The Cache System (Crawl Data) - on9au/atar-rocks-downloader GitHub Wiki
The Cache System (or Crawl Data) are files containing the web crawler's data. They serve to cache that data to prevent having to re-scan the entire website again.
The Crawl Data is especially useful for those who just want to download the files from atar.rocks, those without high-end hardware to run the crawler, and etc.

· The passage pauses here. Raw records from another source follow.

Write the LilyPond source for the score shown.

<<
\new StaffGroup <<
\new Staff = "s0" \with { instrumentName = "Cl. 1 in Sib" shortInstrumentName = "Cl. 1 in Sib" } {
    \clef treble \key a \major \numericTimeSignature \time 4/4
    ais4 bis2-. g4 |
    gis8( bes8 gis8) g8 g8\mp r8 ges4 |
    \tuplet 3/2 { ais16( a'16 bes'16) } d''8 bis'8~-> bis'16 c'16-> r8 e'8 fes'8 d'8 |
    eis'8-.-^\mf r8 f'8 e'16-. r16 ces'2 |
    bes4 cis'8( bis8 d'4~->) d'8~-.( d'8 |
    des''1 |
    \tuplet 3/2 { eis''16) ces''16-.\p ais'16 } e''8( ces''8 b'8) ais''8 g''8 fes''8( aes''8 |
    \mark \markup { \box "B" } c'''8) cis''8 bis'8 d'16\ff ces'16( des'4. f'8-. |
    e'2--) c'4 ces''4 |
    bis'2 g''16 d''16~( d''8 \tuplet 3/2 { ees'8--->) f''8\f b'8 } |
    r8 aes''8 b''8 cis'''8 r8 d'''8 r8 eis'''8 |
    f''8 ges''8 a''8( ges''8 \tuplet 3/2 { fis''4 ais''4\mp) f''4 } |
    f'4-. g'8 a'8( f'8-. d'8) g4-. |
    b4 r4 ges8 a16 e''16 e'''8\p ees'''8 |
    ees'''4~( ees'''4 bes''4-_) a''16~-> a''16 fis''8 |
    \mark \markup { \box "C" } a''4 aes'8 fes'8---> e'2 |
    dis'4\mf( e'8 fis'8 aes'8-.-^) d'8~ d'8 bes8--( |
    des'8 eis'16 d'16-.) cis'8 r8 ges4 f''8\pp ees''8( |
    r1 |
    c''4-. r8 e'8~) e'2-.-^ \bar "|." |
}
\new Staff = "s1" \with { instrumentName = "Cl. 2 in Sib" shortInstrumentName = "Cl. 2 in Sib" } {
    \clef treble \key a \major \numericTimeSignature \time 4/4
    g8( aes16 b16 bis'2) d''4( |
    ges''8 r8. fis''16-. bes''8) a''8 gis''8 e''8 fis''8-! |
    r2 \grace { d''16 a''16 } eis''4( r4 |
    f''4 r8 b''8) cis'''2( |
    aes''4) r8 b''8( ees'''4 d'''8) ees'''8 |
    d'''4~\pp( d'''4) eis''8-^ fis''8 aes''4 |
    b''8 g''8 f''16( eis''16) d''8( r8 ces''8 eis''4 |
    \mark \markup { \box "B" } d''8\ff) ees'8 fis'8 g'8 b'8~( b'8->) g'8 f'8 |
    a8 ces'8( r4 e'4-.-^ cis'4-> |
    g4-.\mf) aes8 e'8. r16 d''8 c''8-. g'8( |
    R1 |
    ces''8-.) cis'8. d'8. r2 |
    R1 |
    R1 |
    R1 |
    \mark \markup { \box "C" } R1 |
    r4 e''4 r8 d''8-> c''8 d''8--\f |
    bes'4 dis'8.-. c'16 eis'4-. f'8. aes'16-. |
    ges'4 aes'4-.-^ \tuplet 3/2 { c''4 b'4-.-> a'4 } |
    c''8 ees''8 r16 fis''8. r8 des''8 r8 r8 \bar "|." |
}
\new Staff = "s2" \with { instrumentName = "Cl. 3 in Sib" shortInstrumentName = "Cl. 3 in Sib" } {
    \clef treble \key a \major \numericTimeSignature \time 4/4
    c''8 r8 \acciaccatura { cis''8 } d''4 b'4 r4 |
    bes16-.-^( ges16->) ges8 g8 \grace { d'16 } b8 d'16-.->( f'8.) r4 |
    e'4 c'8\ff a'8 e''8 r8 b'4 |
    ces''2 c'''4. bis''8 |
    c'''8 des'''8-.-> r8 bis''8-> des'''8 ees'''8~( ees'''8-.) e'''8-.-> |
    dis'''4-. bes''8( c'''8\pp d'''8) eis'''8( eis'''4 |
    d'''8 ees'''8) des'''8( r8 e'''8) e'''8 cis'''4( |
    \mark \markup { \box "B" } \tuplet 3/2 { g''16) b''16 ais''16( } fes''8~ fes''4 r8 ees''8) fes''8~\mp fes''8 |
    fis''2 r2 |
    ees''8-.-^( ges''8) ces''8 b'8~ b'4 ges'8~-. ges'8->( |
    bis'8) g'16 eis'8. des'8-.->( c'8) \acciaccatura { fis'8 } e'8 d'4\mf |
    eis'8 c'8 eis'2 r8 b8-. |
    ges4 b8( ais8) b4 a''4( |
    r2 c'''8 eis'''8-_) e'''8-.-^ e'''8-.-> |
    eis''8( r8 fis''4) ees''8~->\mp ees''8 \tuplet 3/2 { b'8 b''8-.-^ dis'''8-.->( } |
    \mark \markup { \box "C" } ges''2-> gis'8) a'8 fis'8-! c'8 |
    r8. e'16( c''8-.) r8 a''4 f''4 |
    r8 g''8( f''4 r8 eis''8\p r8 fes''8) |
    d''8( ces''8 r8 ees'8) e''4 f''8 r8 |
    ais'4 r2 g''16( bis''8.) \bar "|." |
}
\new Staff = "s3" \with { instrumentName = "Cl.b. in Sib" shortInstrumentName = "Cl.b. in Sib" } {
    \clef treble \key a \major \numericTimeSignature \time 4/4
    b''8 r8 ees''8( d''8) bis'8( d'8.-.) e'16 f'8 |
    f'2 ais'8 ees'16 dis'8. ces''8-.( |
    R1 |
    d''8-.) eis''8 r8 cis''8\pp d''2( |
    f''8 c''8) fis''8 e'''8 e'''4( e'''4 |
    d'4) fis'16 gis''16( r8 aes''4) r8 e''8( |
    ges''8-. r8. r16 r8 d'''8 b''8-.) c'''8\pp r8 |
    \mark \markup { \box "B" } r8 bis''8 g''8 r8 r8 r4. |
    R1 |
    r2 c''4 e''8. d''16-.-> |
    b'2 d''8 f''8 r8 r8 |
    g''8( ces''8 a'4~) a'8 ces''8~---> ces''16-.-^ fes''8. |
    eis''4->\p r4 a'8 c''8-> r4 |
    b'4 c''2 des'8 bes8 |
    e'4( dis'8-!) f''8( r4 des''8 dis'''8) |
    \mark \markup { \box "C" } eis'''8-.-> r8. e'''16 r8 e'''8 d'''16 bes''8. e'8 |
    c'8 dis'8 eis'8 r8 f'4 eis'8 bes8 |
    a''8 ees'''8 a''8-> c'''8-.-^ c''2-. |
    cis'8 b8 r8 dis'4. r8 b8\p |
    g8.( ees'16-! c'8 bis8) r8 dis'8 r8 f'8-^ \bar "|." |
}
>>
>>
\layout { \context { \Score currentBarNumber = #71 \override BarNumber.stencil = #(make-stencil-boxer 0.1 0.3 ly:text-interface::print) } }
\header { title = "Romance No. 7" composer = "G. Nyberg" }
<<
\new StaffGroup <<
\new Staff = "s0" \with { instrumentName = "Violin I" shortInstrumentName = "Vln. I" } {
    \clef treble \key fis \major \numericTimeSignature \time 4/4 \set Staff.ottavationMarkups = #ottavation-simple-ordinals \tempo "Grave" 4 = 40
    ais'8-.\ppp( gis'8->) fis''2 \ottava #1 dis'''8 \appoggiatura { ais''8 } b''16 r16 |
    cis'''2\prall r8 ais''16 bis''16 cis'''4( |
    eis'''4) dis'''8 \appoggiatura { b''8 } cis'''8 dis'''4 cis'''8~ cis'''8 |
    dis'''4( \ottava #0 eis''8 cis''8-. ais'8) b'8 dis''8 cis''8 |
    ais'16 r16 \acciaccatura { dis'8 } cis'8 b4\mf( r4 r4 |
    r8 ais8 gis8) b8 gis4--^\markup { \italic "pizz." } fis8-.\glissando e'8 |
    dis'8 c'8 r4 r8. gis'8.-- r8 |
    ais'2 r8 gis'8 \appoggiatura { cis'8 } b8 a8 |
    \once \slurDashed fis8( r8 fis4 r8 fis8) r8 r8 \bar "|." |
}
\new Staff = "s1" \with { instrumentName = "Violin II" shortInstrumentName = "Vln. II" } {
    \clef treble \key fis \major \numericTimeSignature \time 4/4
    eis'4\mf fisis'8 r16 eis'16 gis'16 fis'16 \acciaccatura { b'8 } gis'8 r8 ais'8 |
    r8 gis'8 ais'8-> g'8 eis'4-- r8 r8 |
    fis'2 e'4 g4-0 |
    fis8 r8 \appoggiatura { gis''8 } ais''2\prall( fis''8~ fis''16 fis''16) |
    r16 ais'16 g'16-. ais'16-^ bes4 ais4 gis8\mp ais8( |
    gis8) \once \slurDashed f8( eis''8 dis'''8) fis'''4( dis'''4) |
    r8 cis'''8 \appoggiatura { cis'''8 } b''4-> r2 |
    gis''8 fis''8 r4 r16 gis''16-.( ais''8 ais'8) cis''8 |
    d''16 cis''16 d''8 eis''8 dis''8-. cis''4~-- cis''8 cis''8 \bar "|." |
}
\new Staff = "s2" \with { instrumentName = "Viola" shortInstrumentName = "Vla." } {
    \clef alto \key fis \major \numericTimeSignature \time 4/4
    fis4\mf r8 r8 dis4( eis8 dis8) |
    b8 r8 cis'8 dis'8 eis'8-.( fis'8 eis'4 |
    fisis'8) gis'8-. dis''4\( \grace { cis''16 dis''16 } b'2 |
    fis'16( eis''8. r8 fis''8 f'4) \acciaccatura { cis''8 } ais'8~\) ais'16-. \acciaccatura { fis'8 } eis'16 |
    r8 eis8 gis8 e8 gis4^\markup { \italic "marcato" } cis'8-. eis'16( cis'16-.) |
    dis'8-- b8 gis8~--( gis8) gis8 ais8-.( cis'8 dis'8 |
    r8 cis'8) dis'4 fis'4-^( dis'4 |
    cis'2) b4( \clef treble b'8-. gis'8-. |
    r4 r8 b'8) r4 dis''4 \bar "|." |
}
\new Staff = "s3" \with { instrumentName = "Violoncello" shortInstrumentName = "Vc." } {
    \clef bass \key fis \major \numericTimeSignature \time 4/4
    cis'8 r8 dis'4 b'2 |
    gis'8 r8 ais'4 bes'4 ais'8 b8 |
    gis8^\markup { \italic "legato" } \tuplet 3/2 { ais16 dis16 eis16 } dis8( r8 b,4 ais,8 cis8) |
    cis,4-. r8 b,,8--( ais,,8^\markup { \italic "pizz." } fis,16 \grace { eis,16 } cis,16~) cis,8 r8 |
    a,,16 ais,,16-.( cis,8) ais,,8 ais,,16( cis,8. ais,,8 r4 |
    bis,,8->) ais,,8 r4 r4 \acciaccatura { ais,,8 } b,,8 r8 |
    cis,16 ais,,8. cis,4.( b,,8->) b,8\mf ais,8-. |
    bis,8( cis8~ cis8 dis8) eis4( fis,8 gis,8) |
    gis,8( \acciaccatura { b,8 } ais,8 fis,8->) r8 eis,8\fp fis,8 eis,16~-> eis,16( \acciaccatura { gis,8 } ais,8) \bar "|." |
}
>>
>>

It serves to save time by not scanning files multiple times.
Saving Crawl Data
To save Crawl Data when you run atar-rocks-downloader
, use the -s
flag
atar-rocks-downloader -s
You will see a confirmation like:
202x-xx-xxTxx:xx:xx.xxxxxxx INFO atar_rocks_downloader: Saving crawl data to file: crawl_data.bin
Notice how it will default to the file crawl_data.bin
? If you want to change that, use the -c <file name or directory>
flag in conjunction with -s
atar-rocks-downloader -s -c "hello_world.bin"
This will result in the confirmation:
202x-xx-xxTxx:xx:xx.xxxxxxx INFO atar_rocks_downloader: Saving crawl data to file: `hello_world.bin`
Loading Crawl Data
To load Crawl Data when you run atar-rocks-downloader
, use the -l
flag
atar-rocks-downloader -s
This will look for the default file name crawl_data.bin
. If the file is named differently, also use the -c <file name or directory>
in conjunction with -l
atar-rocks-downloader -s -c "hello_world.bin"
You will notice that when loading a Crawl Data file, it will skip the scanning phase entirely and prompt you to download.
Technical stuff
File Format
The file is a binary file, serialized and deserialized with the crate bincode
.
The decision to use bincode over other formats like json is due to its speed and efficiency.
Typically, the file entries could be around 10,000. Therefore, JSON will not be a very space efficient format. Furthermore, it would be likely to suffer from slow serde speeds.